Chromosomal abnormalities such as translocations, deletions, and aneuploidy are common in cancer cells.

Multistep Development of Cancer

The development of cancer is a multistep process involving the sequential accumulation of mutations in key genes. This process is age-related, as mutations accumulate over time.

• Mutations in multiple genes are required to fully express the cancer phenotype.

• Colon cancer is a well-studied example of multistep carcinogenesis, involving mutations in genes such as APC, ras, DCC, and p53.

Cell Cycle Regulation and Checkpoints

Normal cell growth and division are tightly regulated by the cell cycle and its checkpoints. Cancer cells often have mutations in genes that control these checkpoints, leading to uncontrolled proliferation.

• G1/S checkpoint: Monitors cell size and DNA integrity.

• G2/M checkpoint: Monitors DNA synthesis and damage.

• M checkpoint: Monitors spindle formation and chromosome attachment.

• Cells can enter a quiescent state (G0) and re-enter the cycle in response to signals.

Types of Cancer-Related Genes

Three major classes of genes are involved in cancer development:

1. Tumor Suppressor Genes: Act as brakes on cell division; loss-of-function mutations lead to unchecked growth.

2. Oncogenes: Mutated or overexpressed forms of proto-oncogenes that drive cell proliferation; typically dominant mutations.

3. Stability Genes (Caretaker Genes): Maintain genomic integrity by repairing DNA; mutations increase the overall mutation rate.

Tumor Suppressor Genes

Tumor suppressor genes regulate cell cycle checkpoints and initiate apoptosis. When inactivated, cells fail to respond to growth control signals or undergo apoptosis when necessary.

• p53: Mutated in over 50% of human cancers; encodes a transcription factor that regulates genes involved in cell cycle arrest, DNA repair, and apoptosis.

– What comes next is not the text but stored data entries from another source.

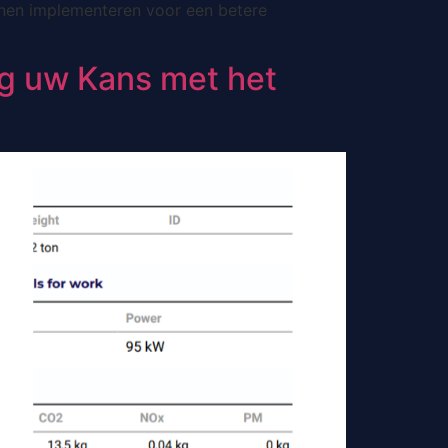
nnen implementeren voor een betere
g uw Kans met het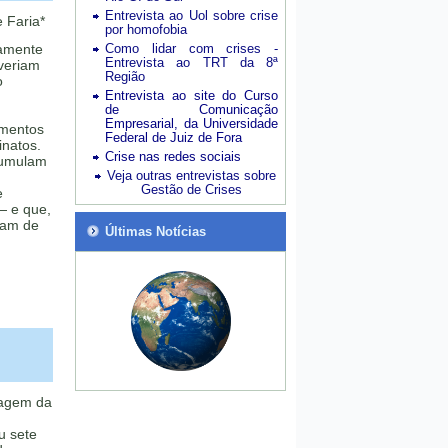
Entrevista ao Uol sobre crise
 Faria*
por homofobia
iamente
Como lidar com crises -
Entrevista ao TRT da 8ª
veriam
Região
o
Entrevista ao site do Curso
de Comunicação
Empresarial, da Universidade
imentos
Federal de Juiz de Fora
inatos.
Crise nas redes sociais
cumulam
Veja outras entrevistas sobre
Gestão de Crises
e
 — e que,
xam de
Últimas Notícias
ragem da
u sete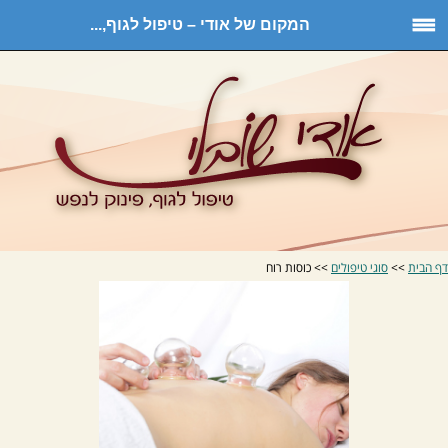
המקום של אודי – טיפול לגוף,...
דף הבית
>>
סוגי טיפולים
>> כוסות רוח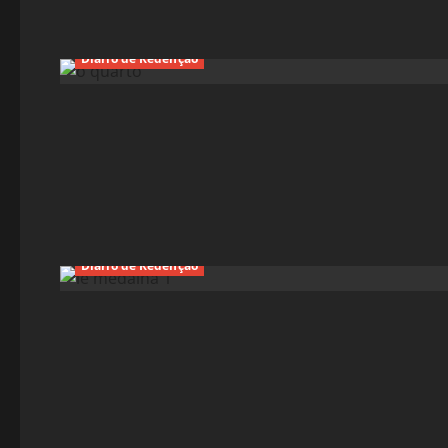
Diário de Redenção
Diário de Redenção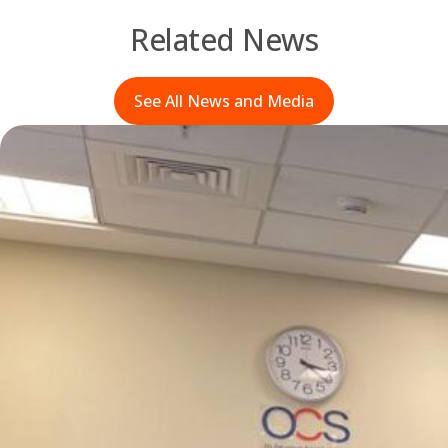
Related News
See All News and Media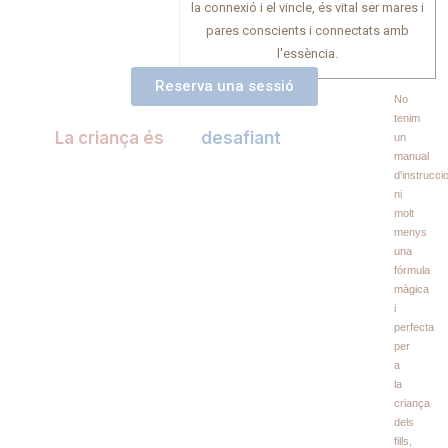
la connexió i el vincle, és vital ser mares i
pares conscients i connectats amb
l'essència.
Reserva una sessió
No
tenim
La criança és
desafiant
un
manual
d'instrucci
ni
molt
menys
una
fórmula
màgica
i
perfecta
per
a
la
criança
dels
fills,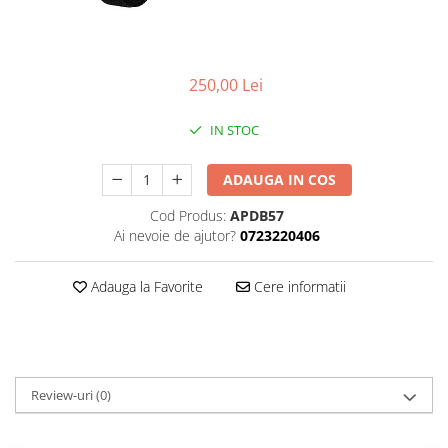
Deschideri
DGT
Finaluri
250,00 Lei
Instruire Generala
IN STOC
Instruire Generala
Lemn De Boxwood
ADAUGA IN COS
Lemn De Carpen (hornbeam)
Cod Produs:
APDB57
Lemn De Sheesham
Ai nevoie de ajutor?
0723220406
Piese de sah DGT
Adauga la Favorite
Cere informatii
Piese De Sah Tematice Din Plastic
Piese Din Lemn
Piese Din Plastic
Piese rezerva
Review-uri
(0)
Piese sah electronice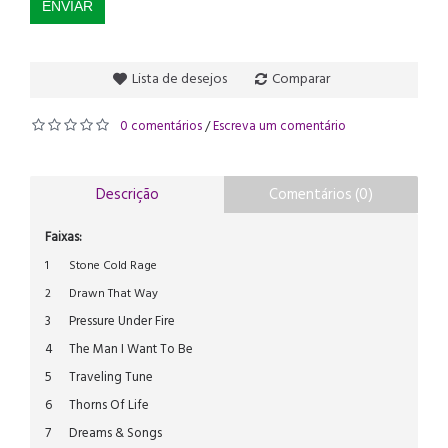
ENVIAR
Lista de desejos
Comparar
0 comentários
Escreva um comentário
/
Descrição
Comentários (0)
Faixas:
1
Stone Cold Rage
2
Drawn That Way
3
Pressure Under Fire
4
The Man I Want To Be
5
Traveling Tune
6
Thorns Of Life
7
Dreams & Songs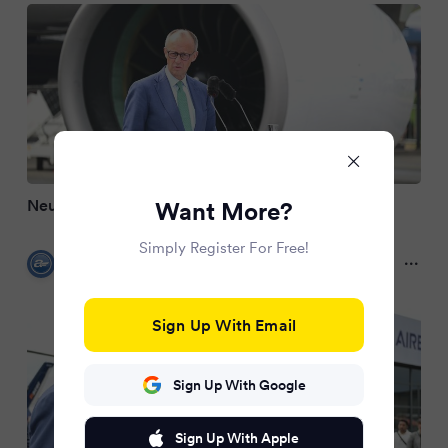
Neue Strategie soll Luftfahrt stärken
Want More?
Simply Register For Free!
airliners.de
2 months ago
Sign Up With Email
Sign Up With Google
Sign Up With Apple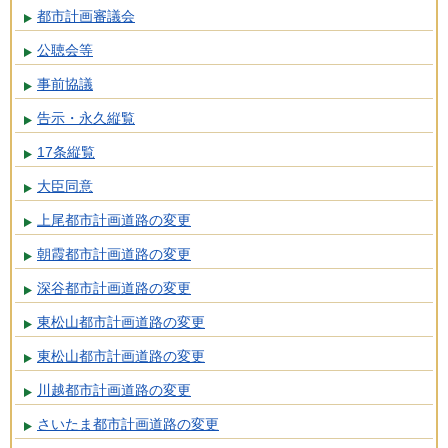
都市計画審議会
公聴会等
事前協議
告示・永久縦覧
17条縦覧
大臣同意
上尾都市計画道路の変更
朝霞都市計画道路の変更
深谷都市計画道路の変更
東松山都市計画道路の変更
東松山都市計画道路の変更
川越都市計画道路の変更
さいたま都市計画道路の変更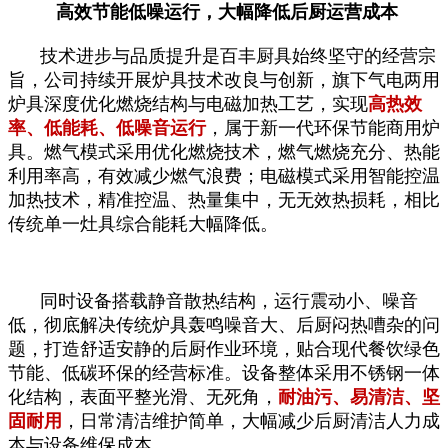
高效节能低噪运行，大幅降低后厨运营成本
技术进步与品质提升是百丰厨具始终坚守的经营宗
旨，公司持续开展炉具技术改良与创新，旗下气电两用
炉具深度优化燃烧结构与电磁加热工艺，实现
高热效
率、低能耗、低噪音运行
，属于新一代环保节能商用炉
具。燃气模式采用优化燃烧技术，燃气燃烧充分、热能
利用率高，有效减少燃气浪费；电磁模式采用智能控温
加热技术，精准控温、热量集中，无无效热损耗，相比
传统单一灶具综合能耗大幅降低。
同时设备搭载静音散热结构，运行震动小、噪音
低，彻底解决传统炉具轰鸣噪音大、后厨闷热嘈杂的问
题，打造舒适安静的后厨作业环境，贴合现代餐饮绿色
节能、低碳环保的经营标准。设备整体采用不锈钢一体
化结构，表面平整光滑、无死角，
耐油污、易清洁、坚
固耐用
，日常清洁维护简单，大幅减少后厨清洁人力成
本与设备维保成本。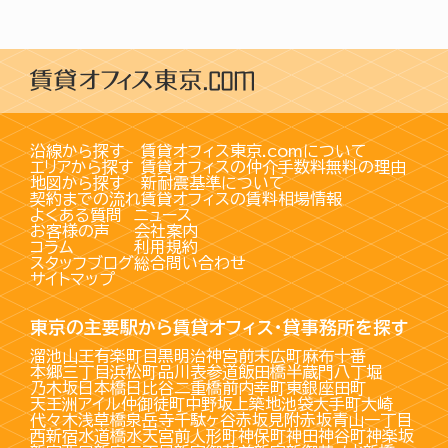
沿線から探す
賃貸オフィス東京.comについて
エリアから探す
賃貸オフィスの仲介手数料無料の理由
地図から探す
新耐震基準について
契約までの流れ
賃貸オフィスの賃料相場情報
よくある質問
ニュース
お客様の声
会社案内
コラム
利用規約
スタッフブログ
総合問い合わせ
サイトマップ
東京の主要駅から賃貸オフィス・貸事務所を探す
溜池山王
有楽町
目黒
明治神宮前
末広町
麻布十番
本郷三丁目
浜松町
品川
表参道
飯田橋
半蔵門
八丁堀
乃木坂
日本橋
日比谷
二重橋前
内幸町
東銀座
田町
天王洲アイル
仲御徒町
中野坂上
築地
池袋
大手町
大崎
代々木
浅草橋
泉岳寺
千駄ヶ谷
赤坂見附
赤坂
青山一丁目
西新宿
水道橋
水天宮前
人形町
神保町
神田
神谷町
神楽坂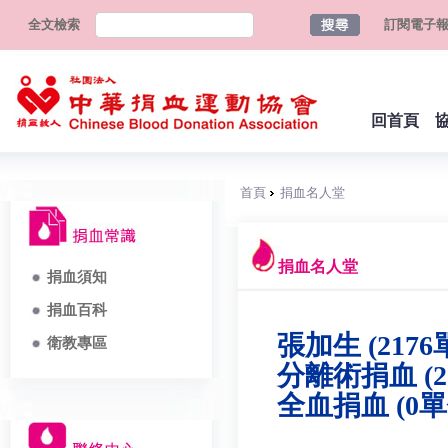
全文檢索
訂閱電子
回首頁
首頁
捐血名人堂
捐血名人堂
捐血須知
捐血百科
張加生 (2176
衛教專區
分離術捐血 (2
全血捐血 (0單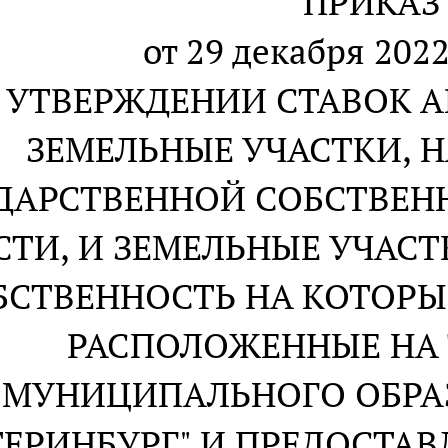
ПРИКАЗ
от 29 декабря 2022
 УТВЕРЖДЕНИИ СТАВОК А
ЗЕМЕЛЬНЫЕ УЧАСТКИ, 
ДАРСТВЕННОЙ СОБСТВЕН
СТИ, И ЗЕМЕЛЬНЫЕ УЧАСТ
БСТВЕННОСТЬ НА КОТОРЫЕ
РАСПОЛОЖЕННЫЕ НА
МУНИЦИПАЛЬНОГО ОБРА
ТЕРИНБУРГ" И ПРЕДОСТАВ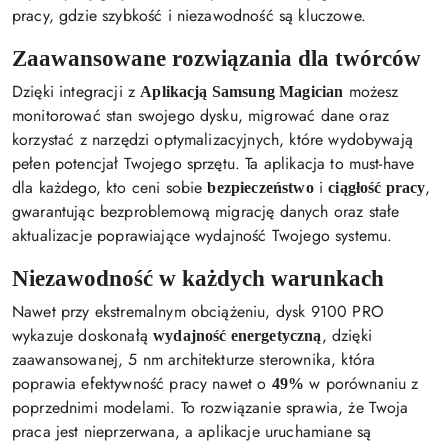
pracy, gdzie szybkość i niezawodność są kluczowe.
Zaawansowane rozwiązania dla twórców
Dzięki integracji z
możesz
Aplikacją Samsung Magician
monitorować stan swojego dysku, migrować dane oraz
korzystać z narzędzi optymalizacyjnych, które wydobywają
pełen potencjał Twojego sprzętu. Ta aplikacja to must-have
dla każdego, kto ceni sobie
i
,
bezpieczeństwo
ciągłość pracy
gwarantując bezproblemową migrację danych oraz stałe
aktualizacje poprawiające wydajność Twojego systemu.
Niezawodność w każdych warunkach
Nawet przy ekstremalnym obciążeniu, dysk 9100 PRO
wykazuje doskonałą
, dzięki
wydajność energetyczną
zaawansowanej, 5 nm architekturze sterownika, która
poprawia efektywność pracy nawet o
w porównaniu z
49%
poprzednimi modelami. To rozwiązanie sprawia, że Twoja
praca jest nieprzerwana, a aplikacje uruchamiane są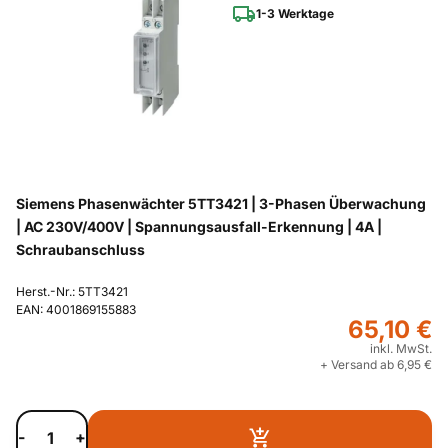
1-3 Werktage
Siemens Phasenwächter 5TT3421 | 3-Phasen Überwachung
| AC 230V/400V | Spannungsausfall-Erkennung | 4A |
Schraubanschluss
Herst.-Nr.: 5TT3421
EAN: 4001869155883
65,10 €
inkl. MwSt.
+ Versand ab 6,95 €
-
+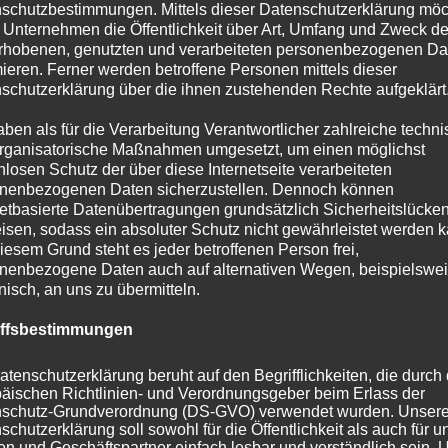
schutzbestimmungen. Mittels dieser Datenschutzerklärung mö
Book your p
 Unternehmen die Öffentlichkeit über Art, Umfang und Zweck de
rhobenen, genutzten und verarbeiteten personenbezogenen Da
now
mieren. Ferner werden betroffene Personen mittels dieser
schutzerklärung über die ihnen zustehenden Rechte aufgeklärt
Not registered yet? Click
aben als für die Verarbeitung Verantwortlicher zahlreiche techn
rganisatorische Maßnahmen umgesetzt, um einen möglichst
Dieser Inhalt ist Mitgliedern
nlosen Schutz der über diese Internetseite verarbeiteten
nenbezogenen Daten sicherzustellen. Dennoch können
netbasierte Datenübertragungen grundsätzlich Sicherheitslücke
isen, sodass ein absoluter Schutz nicht gewährleistet werden k
Overnight s
iesem Grund steht es jeder betroffenen Person frei,
nenbezogene Daten auch auf alternativen Wegen, beispielswe
onisch, an uns zu übermitteln.
Dieser Inhalt ist Mitgliedern
iffsbestimmungen
dom production.
icipate in a 6 vs 1
atenschutzerklärung beruht auf den Begrifflichkeiten, die durch
äischen Richtlinien- und Verordnungsgeber beim Erlass der
schutz-Grundverordnung (DS-GVO) verwendet wurden. Unser
schutzerklärung soll sowohl für die Öffentlichkeit als auch für u
n und Geschäftspartner einfach lesbar und verständlich sein.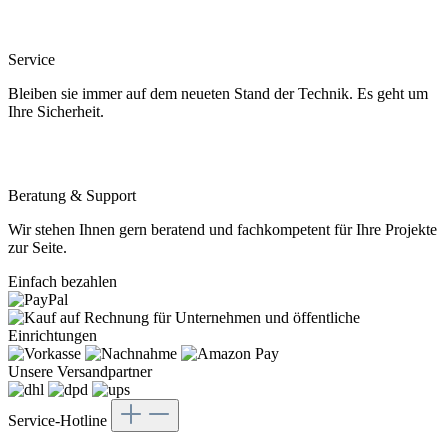
Service
Bleiben sie immer auf dem neueten Stand der Technik. Es geht um
Ihre Sicherheit.
Beratung & Support
Wir stehen Ihnen gern beratend und fachkompetent für Ihre Projekte
zur Seite.
Einfach bezahlen
Unsere Versandpartner
Service-Hotline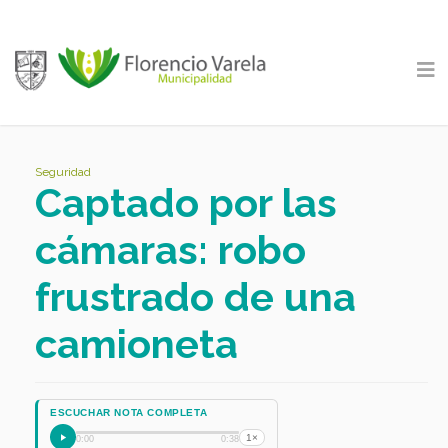
Seguridad
Captado por las
cámaras: robo
frustrado de una
camioneta
ESCUCHAR NOTA COMPLETA
1×
0:00
0:38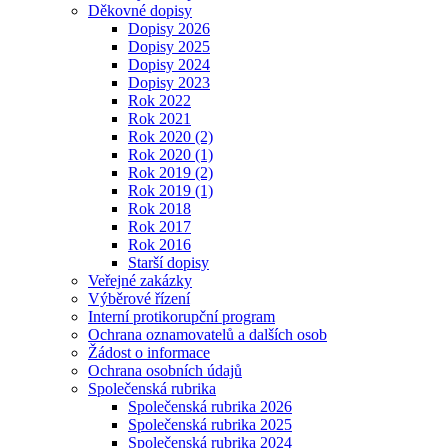
Děkovné dopisy
Dopisy 2026
Dopisy 2025
Dopisy 2024
Dopisy 2023
Rok 2022
Rok 2021
Rok 2020 (2)
Rok 2020 (1)
Rok 2019 (2)
Rok 2019 (1)
Rok 2018
Rok 2017
Rok 2016
Starší dopisy
Veřejné zakázky
Výběrové řízení
Interní protikorupční program
Ochrana oznamovatelů a dalších osob
Žádost o informace
Ochrana osobních údajů
Společenská rubrika
Společenská rubrika 2026
Společenská rubrika 2025
Společenská rubrika 2024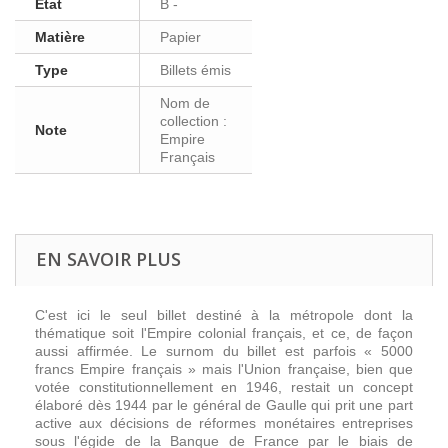
Etat
B -
Matière
Papier
Type
Billets émis
Nom de
collection :
Note
Empire
Français
EN SAVOIR PLUS
C'est ici le seul billet destiné à la métropole dont la
thématique soit l'Empire colonial français, et ce, de façon
aussi affirmée. Le surnom du billet est parfois « 5000
francs Empire français » mais l'Union française, bien que
votée constitutionnellement en 1946, restait un concept
élaboré dès 1944 par le général de Gaulle qui prit une part
active aux décisions de réformes monétaires entreprises
sous l'égide de la Banque de France par le biais de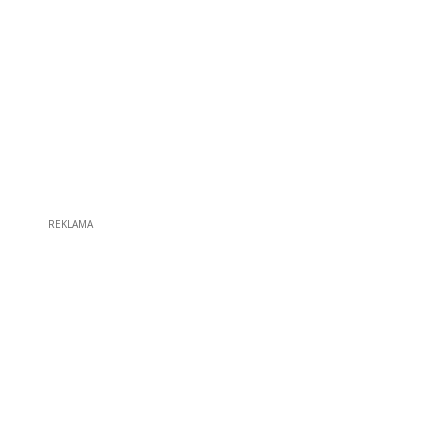
REKLAMA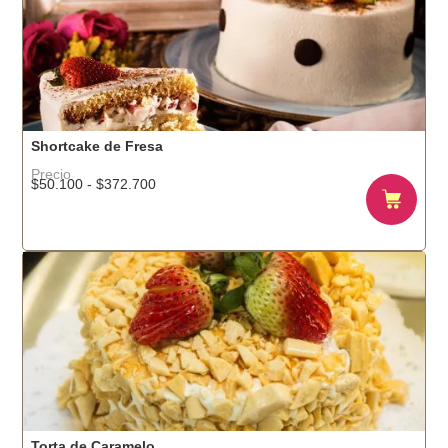
$403.200
Shortcake de Fresa
Precio
Rango
$
50.100
-
$
372.700
de
precios:
desde
$50.100
hasta
$372.700
Torta de Caramelo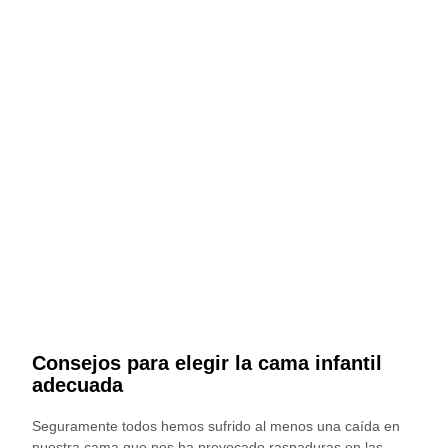
Consejos para elegir la cama infantil
adecuada
Seguramente todos hemos sufrido al menos una caída en
nuestra cama que nos ha provocado raspaduras en las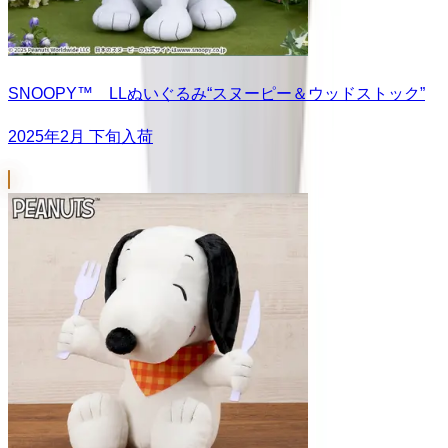
SNOOPY™ LLぬいぐるみ“スヌーピー＆ウッドストック”
2025年2月 下旬入荷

• RB1 (Retinoblastoma 1): Controls the G1/S checkpoint; loss-of-function mutations are associated with several cancers.

Oncogenes

Oncogenes are mutated proto-oncogenes that promote cell growth and division. Only one allele needs to be affected for the oncogenic effect (dominant).

• Proto-oncogenes encode growth factors, receptors, kinases, cyclins, and transcription factors.

• Oncogenic viruses can introduce oncogenes into host cells.

Stability Genes (Caretaker Genes)

These genes are responsible for DNA repair mechanisms such as mismatch repair, nucleotide-excision repair, and base-excision repair. When inactivated, the mutation rate in other genes increases, accelerating cancer progression.

Driver and Passenger Mutations

Cancer cells contain thousands of somatic mutations, but only a subset (driver mutations) contribute to cancer development by conferring a growth advantage. The rest are passenger mutations with no direct effect on the cancer phenotype.

Environmental and Epigenetic Factors

Environmental agents such as chemicals, radiation, viruses, and chronic infections can act as carcinogens by inducing mutations in proto-oncogenes or tumor suppressor genes. Epigenetic changes, including DNA methylation and histone modification, can also alter gene expression and contribute to tumor progression.

• DNA repair genes such as MLH1 and BRCA1 can be transcriptionally silenced by epigenetic mechanisms in cancer cells.

Summary Table: Probability of Developing Invasive Cancers in the United States

The following table summarizes the probability of developing various invasive cancers by age and gender (data from the American Cancer Society, 2007):

Key Equations and Concepts

• Two-Hit Hypothesis (Knudson): Both alleles of a tumor suppressor gene must be inactivated for cancer to develop.

• Mutation Accumulation Model: Cancer risk increases with age due to the accumulation of mutations over time.

Example: In hereditary retinoblastoma, one defective RB1 allele is inherited (first hit), and the second allele is inactivated somatically (second hit), leading to tumor development.

Additional info: Epigenetic modifications such as DNA methylation and histone acetylation can silence tumor suppressor genes without altering the DNA sequence, contributing to cancer progression.